Qu'en est-il aujourd'hui du destin des prisons de Saint-Gilles, Forest et Berkendael ?
Au sein du Comité de Défense de Saint-Gilles, cela fait
quelques temps que le sujet est régulièrement évoqué. La Commune et la Région prennent
occasionnellement attitude - du moins officieusement. C’est ainsi que Charles
Picqué s’est exprimé l'an dernier sur le sujet après avoir été interpellé au
parlement bruxellois le mercredi 20 mars 2013 par un député Ecolo. Un cahier
des charges a été transmis à plusieurs cabinets d’architectures qui ont
communiqué leurs esquisses fin mai 2013. Il a été décidé de demander de mettre
l’accent sur le logement et les équipements collectifs, les commerces et les
espaces verts … Ceci étant, la
Région n’a pas la main dans ce dossier. Et la Régie des Bâtiments (Fédéral),
propriétaire du terrain, ne s'est toujours pas positionné officiellement dans
ce dossier.
Que compte réellement faire le fédéral ? Déménager
tout ? Ou une partie ? Raser le site ? Le vendre (en bloc ou d’une
pièce) partiellement et en garder une partie ? Ou au contraire s’en
défaire ? Que de questions qui restent à ce jour sans réponse.
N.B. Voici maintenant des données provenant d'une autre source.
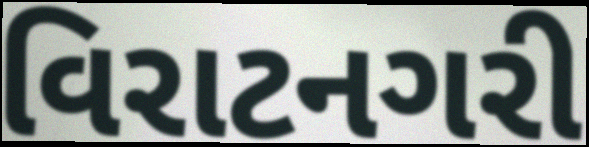
વિરાટનગરી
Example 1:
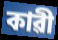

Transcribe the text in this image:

কাৱী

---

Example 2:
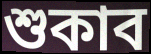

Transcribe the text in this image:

শুকাব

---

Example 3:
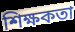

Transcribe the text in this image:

শিক্ষকতা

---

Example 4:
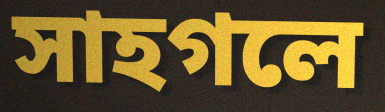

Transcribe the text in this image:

সাহগলে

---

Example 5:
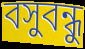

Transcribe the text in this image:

বসুবন্ধু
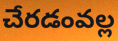
చేరడంవల్ల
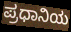
ಪ್ರಧಾನಿಯ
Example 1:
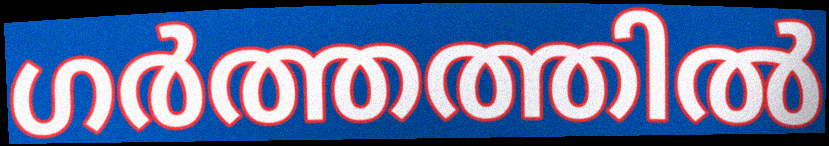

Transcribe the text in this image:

ഗർത്തത്തിൽ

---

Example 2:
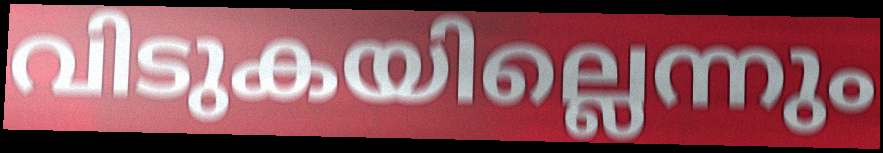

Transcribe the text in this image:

വിടുകയില്ലെന്നും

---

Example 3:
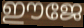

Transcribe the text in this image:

ഈജേ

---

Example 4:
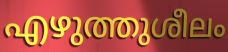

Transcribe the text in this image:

എഴുത്തുശീലം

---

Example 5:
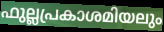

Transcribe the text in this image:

ഫുല്ലപ്രകാശമിയലും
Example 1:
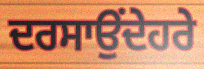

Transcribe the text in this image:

ਦਰਸਾਉਂਦੇਹਰੇ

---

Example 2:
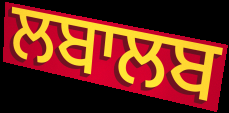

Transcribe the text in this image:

ਲਬਾਲਬ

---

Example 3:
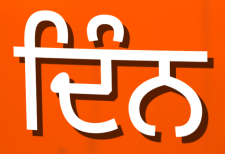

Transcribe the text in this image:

ਦਿੰਨ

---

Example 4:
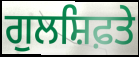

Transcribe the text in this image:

ਗੁਲਸ਼ਿਫ਼ਤੇ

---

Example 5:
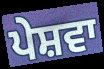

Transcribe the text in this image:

ਪੇਸ਼ਵਾ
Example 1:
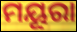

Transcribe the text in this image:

ମୟୂରା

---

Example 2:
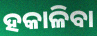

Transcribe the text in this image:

ହକାଳିବା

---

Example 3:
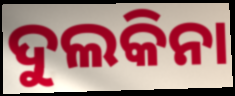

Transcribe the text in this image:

ଦୁଲକିନା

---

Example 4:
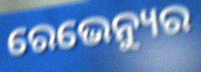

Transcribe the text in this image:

ରେଭେନ୍ୟୁର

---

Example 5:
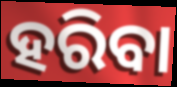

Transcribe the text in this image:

ହରିବା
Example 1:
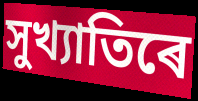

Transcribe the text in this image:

সুখ্যাতিৰে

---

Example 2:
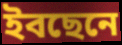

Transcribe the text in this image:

ইবছেনে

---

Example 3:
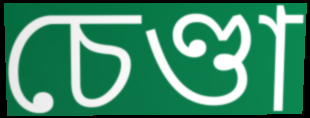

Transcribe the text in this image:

চেণ্ডা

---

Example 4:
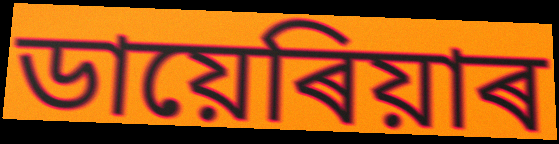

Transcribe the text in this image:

ডায়েৰিয়াৰ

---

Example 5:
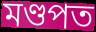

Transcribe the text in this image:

মণ্ডপত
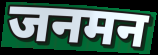
जनमन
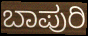
ಬಾಪುರಿ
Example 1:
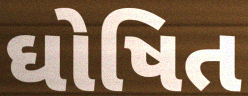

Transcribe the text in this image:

ઘોષિત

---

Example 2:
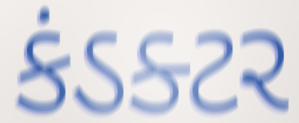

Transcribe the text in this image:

કંડક્ટર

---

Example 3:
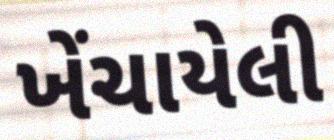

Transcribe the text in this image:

ખેંચાયેલી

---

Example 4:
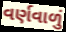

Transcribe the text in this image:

વર્ણવાળું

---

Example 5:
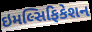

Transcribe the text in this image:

ઇમલ્સિફિકેશન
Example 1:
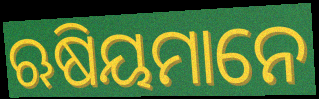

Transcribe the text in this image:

ଋଷିୟମାନେ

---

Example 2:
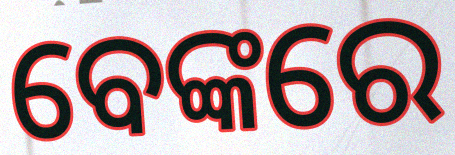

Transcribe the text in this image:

ବେଙ୍କରେ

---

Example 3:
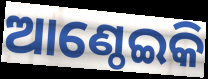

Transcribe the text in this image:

ଆଣ୍ଠେଇକି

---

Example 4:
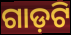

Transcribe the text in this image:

ଗାଡ଼ଟି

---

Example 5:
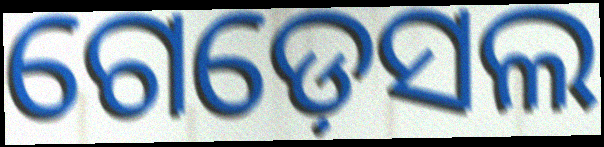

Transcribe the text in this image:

ଗେଡ଼େସଲ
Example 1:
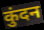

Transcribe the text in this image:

कुंदन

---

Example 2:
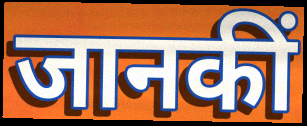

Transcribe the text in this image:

जानकीं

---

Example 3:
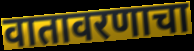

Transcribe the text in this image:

वातावरणाचा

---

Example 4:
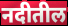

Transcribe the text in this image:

नदीतील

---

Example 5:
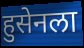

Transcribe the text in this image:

हुसेनला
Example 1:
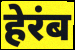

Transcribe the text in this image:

हेरंब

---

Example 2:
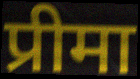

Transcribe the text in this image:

प्रीमा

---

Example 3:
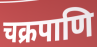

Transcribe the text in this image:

चक्रपाणि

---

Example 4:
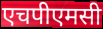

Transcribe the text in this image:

एचपीएमसी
Le CODES a orchestré plusieurs réunions (ouverte à tous) dans le but de recueillir et mettre en commun les
informations, idées et remarques des habitants afin de prendre les devants …
histoire que ce projet ne se règle pas dans l’opacité d’un bureau capitonné.
L'an dernier, nous avons été visiter le terrain en compagnie de riverains, membres du Comité de Haren.
Projection
chronologique :
La
fermeture des prisons de Saint-Gilles, Forest et Berkendael est assujettie à
l’ouverture de celle d’Haren, qui n’existe pour l’instant que sur papier.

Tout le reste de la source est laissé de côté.